Friday, Dec. 08, 1967

Double &Triple

When Claude Monet painted The Terrace at Ste. Adresse in 1866, he was a young unknown of 25, visiting at the family villa outside Le Havre. There he painted his father sunning on a poppy-laden terrace with pennants flapping overhead and the bustling harbor beyond. To critics today, the painting's brilliant colors seem to mark a historic moment, the "thrusting open of French doors to the whole world of light outside." But the fashion of the 1860s was for brownish landscapes of the Barbizon school; Monet was able to sell his work for only $41. Six years later, his Sunrise: An Impression created a furor in Paris and gave its name to a new school of art, impressionism.

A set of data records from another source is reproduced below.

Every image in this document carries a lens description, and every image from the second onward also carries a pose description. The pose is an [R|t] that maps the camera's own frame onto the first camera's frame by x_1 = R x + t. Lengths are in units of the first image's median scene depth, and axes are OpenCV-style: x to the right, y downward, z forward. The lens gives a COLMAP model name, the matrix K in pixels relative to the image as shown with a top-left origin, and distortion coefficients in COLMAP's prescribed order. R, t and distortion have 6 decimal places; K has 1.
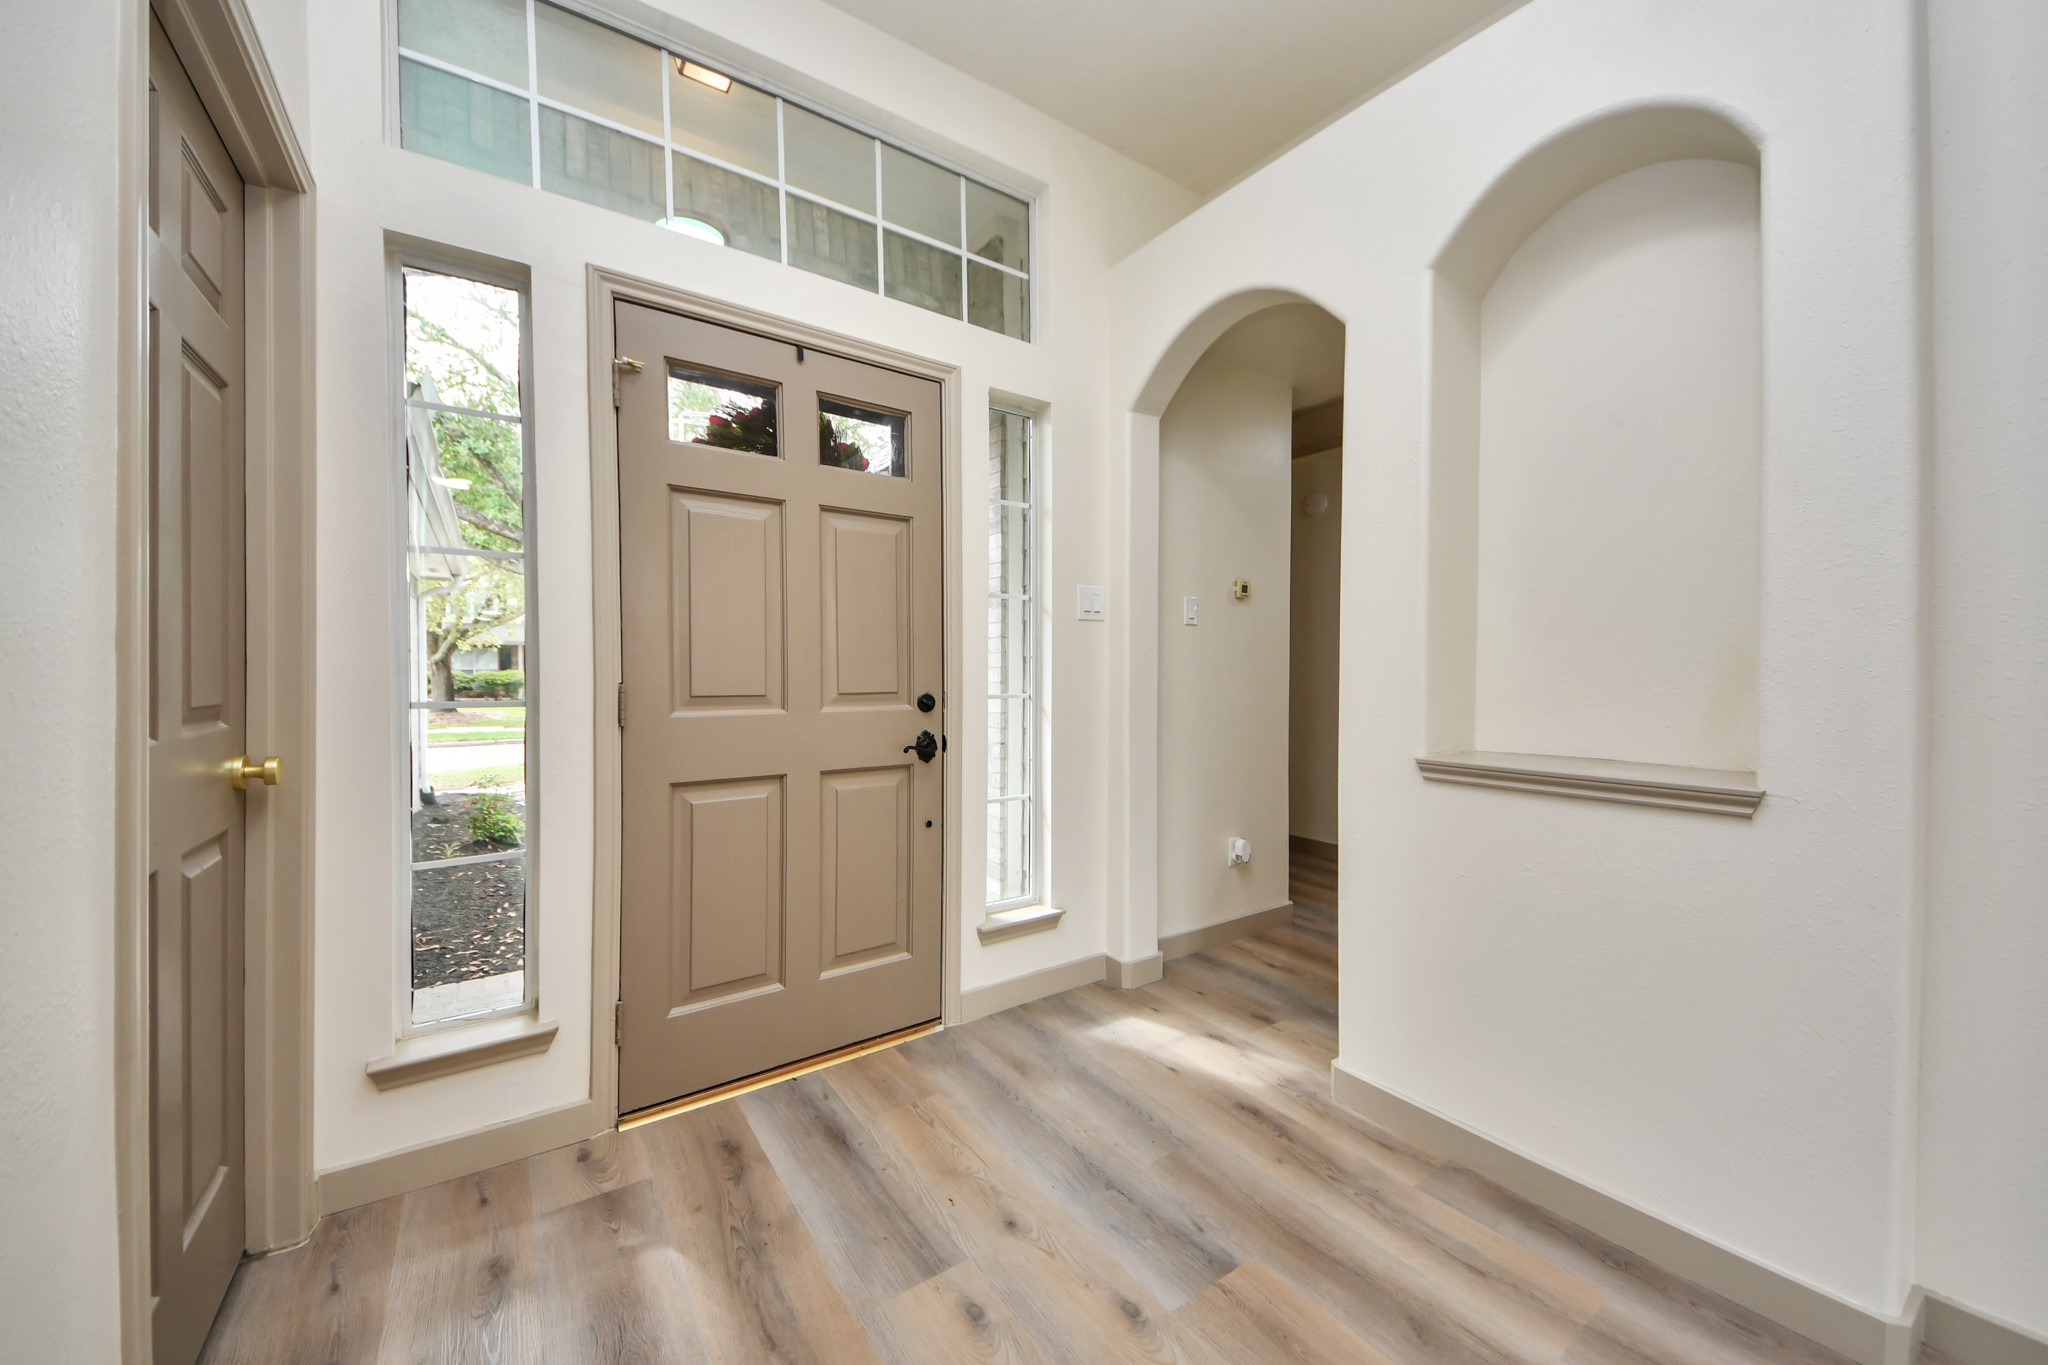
lens RADIAL K [[724.5, 0, 1013.1], [0, 724.5, 671.8], [0, 0, 1]] dist [0.039867, -0.000041]
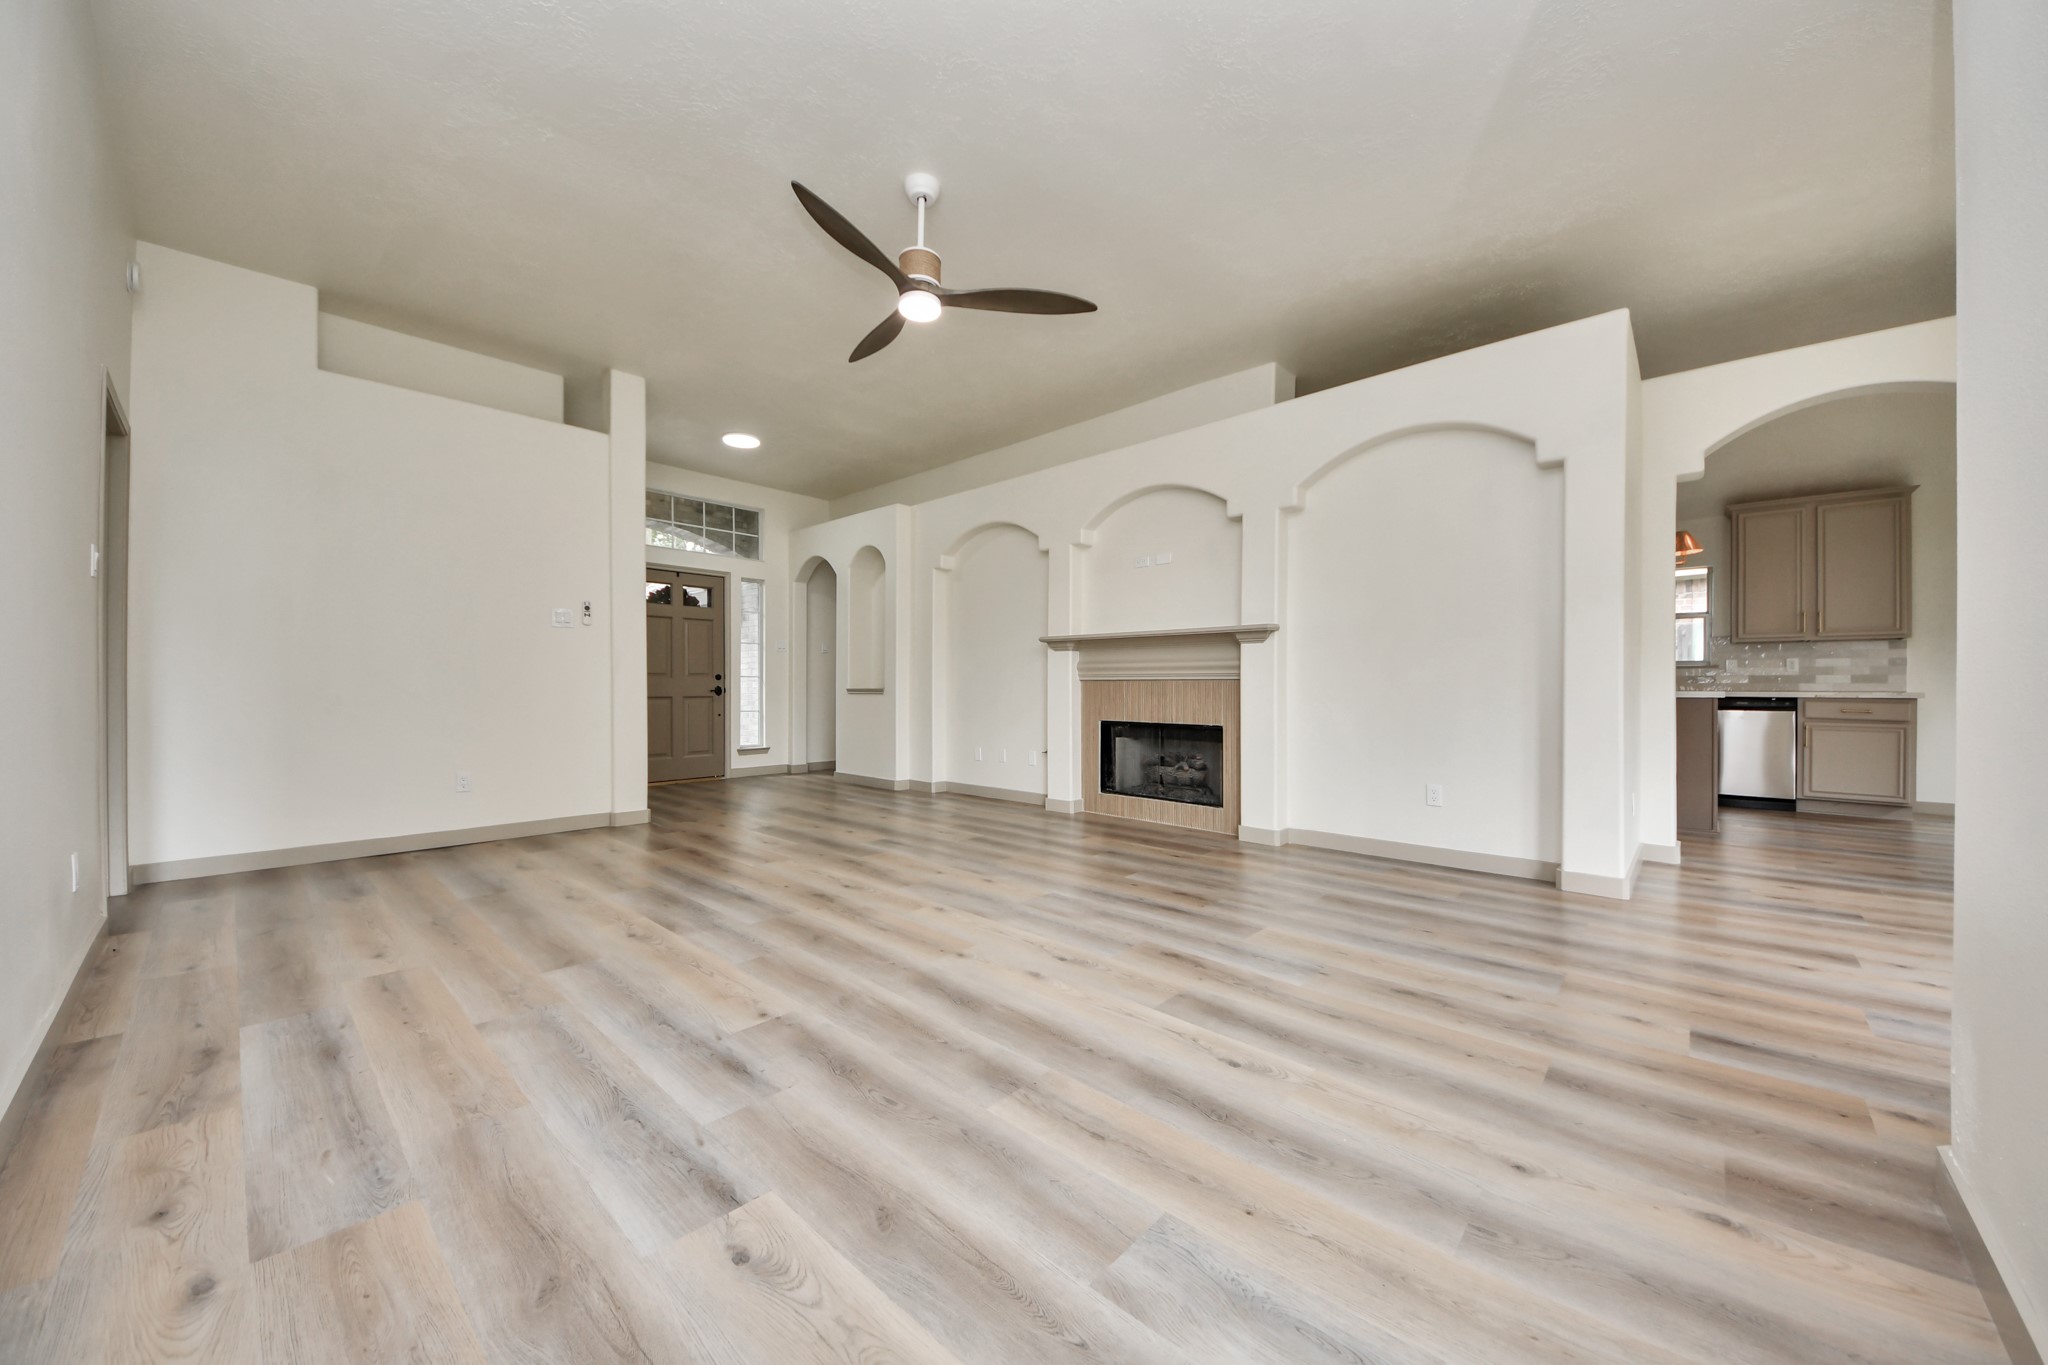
lens RADIAL K [[738.6, 0, 1021.9], [0, 738.6, 685.5], [0, 0, 1]] dist [0.023833, -0.000216]
pose [[0.978878, -0.000601, 0.204444, 0.533851], [0.000850, 0.999999, -0.001132, 0.087078], [-0.204443, 0.001282, 0.978878, -2.527497]]
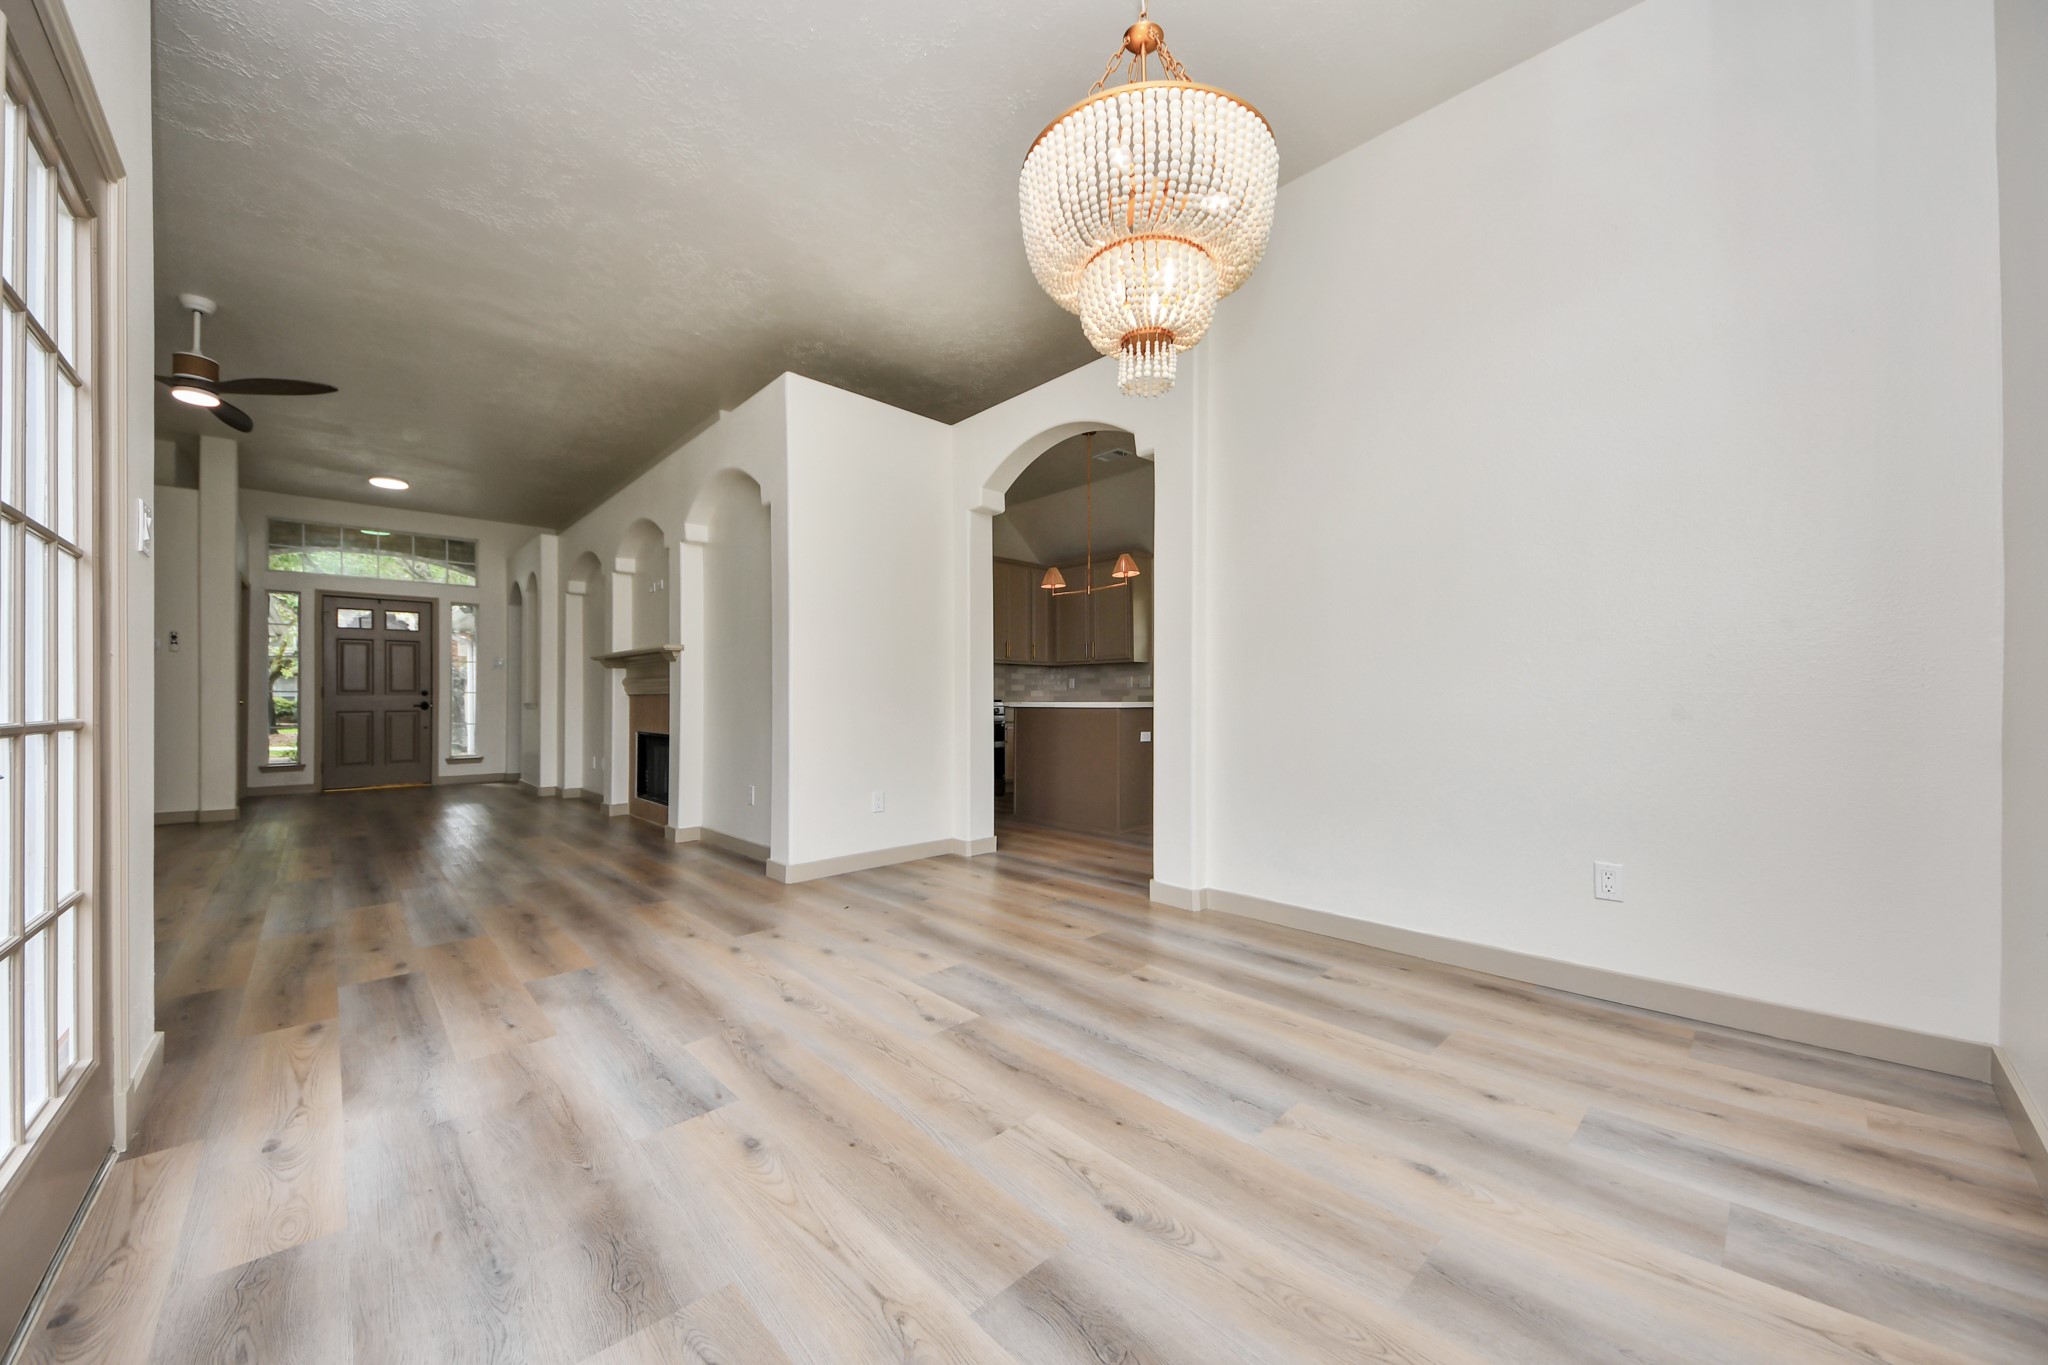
lens RADIAL K [[737.6, 0, 1024.0], [0, 737.6, 682.5], [0, 0, 1]] dist [0.027656, -0.017858]
pose [[0.989832, -0.005960, 0.142118, 2.314577], [0.009004, 0.999743, -0.020785, 0.093575], [-0.141958, 0.021853, 0.989631, -3.097078]]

In 1926, The Terrace caught the eye of the Rev. Theodore Pitcairn, a Swedenborgian pastor from Bryn Athyn, Pa., and an heir to the Pittsburgh Plate Glass fortune. Pitcairn, now 74, who explains with a twinkle that he selects paintings not for investment but because "I have a feeling for them," bought the Monet from a Manhattan gallery for $11,000. Last week The Terrace was up for auction at Christie's in London on behalf of Pitcairn's Beneficia Foundation. The winning bid of $1,410,000 by London Art Dealer Geoffrey Agnew was nearly triple the record auction price for a Monet and almost double that for any impressionist painting. The new auction high also firmed up the floor under top impressionist paintings. The price was right in line with the estimated $1,400,000 that London's National Gallery paid privately in 1964 for Cezanne's Bathers.